Guha's travel through Bengal countryside come out so vividly in his "Rivu" series of books some of which are dedicated to friends from his youth. It was a chapter in the 85-year-old author's life that left an indelible imprint on his evolution as a novelist and gave him a distinct place in contemporary Bangla literature.
Rivers and forests were a recurrent theme in Guha's works and his writings on travel in Bengal are considered among some of the most highly readable stuff. It also gave his novels and short stories a dreamy and romantic layer.
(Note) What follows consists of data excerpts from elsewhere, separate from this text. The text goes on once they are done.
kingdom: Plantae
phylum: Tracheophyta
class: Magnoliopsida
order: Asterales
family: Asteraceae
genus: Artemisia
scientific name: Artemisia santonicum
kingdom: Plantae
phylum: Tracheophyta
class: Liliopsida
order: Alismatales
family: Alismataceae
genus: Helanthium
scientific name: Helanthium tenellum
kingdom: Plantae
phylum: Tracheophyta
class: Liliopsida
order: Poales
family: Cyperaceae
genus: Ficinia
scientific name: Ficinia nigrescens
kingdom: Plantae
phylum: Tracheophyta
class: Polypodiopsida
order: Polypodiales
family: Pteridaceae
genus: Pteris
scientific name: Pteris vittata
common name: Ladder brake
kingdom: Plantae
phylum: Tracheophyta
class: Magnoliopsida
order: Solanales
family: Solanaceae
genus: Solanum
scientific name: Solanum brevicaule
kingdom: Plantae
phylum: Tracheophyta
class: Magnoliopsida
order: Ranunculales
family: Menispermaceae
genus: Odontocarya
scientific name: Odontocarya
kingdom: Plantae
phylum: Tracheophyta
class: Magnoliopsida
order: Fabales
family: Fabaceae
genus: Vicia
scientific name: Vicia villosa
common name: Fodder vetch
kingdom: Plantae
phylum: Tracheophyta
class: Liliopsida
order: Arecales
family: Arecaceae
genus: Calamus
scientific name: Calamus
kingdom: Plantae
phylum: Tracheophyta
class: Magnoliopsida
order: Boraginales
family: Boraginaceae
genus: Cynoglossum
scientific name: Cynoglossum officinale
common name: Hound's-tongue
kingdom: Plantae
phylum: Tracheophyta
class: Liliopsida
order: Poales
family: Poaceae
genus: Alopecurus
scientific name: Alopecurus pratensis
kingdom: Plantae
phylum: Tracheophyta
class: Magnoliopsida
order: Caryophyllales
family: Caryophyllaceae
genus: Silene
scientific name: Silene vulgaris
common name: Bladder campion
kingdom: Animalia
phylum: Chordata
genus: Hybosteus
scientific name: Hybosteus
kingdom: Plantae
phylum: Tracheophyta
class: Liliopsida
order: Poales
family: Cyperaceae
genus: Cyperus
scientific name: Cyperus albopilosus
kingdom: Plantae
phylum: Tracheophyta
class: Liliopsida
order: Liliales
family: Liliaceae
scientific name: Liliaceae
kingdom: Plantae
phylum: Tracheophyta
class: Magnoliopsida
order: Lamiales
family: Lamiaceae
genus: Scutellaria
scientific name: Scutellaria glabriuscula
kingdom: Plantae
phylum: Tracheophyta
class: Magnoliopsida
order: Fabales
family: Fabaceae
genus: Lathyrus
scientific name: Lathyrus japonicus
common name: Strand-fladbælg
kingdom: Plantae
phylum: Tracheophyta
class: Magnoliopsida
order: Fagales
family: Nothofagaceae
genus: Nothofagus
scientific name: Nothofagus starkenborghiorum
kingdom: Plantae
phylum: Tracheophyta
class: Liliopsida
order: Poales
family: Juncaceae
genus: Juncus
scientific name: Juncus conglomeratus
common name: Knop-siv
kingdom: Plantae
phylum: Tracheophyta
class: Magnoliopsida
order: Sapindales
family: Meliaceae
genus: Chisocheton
Buddhadeb Guha's love for nature makes him count among a handful of post-Tagore Bangla writers who have carved a niche for themselves in a way reminiscent of Bibhutibhushan Bandopadhyay. But the approaches to nature by Bibhutibhushan and Guha are starkly different. While there is more of mysticism and metaphysical in Bibhutibhushan's eyes to nature, Guha's handling of the subject sees him virtually looking at nature and women as interchangeable. For Guha, nature and women cannot be segregated.
Not many Bangla writers had the same felicity as Guha to straddle seamlessly between the three genres of writings--for children, "young adults" and for all others. He was the creator of Rijuda and his sidekick Rudra who roam the jungles mostly in eastern part of Bengal.
It would be an incomplete assessment to view Guha as a writer only of rural life. He was equally at home in portraying life, relationships and emotions in suave urban settings. The writer's books like "Ektu Ushnotar Jonno" and "Babli" appealed to the yearnings of teenaged boys and girls for love as they prepared to step into the twenties of their life. There was a time when these two books were a craze with the readers of Bengali novels.
Since his first book "Jangal Mahal," Guha reeled off a series of works like "Madhukari," a seminal work in Bengali fiction, Kojagar, Ababahika, Changhare Gaan and Holud Basanta which fetched him Ananda Puroskar in 1976. Guha was far from being content with just wielding the pen. He was an accomplished classical singer and a fairly good painter, a trait not often seen in writers.
Prime Minister Sheikh Hasina yesterday expressed profound shock and sorrow at the death of noted writer.
In a statement, she prayed for salvation of the departed soul and conveyed deep sympathy to the bereaved family of Buddhadeb Guha.
Prime Minister Narendra Modi has expressed deep grief over the passing away of Buddhadeb Guha and said it was a "big loss" to the literary world . In a tweet, Modi said "Buddhadeb Guha's writings were multifaceted and displayed great sensitivity to the environment. His works were enjoyed across generations, particularly among youngsters. His passing away is a big loss to the literary world. Condolences to his family and admirers. Om Shanti."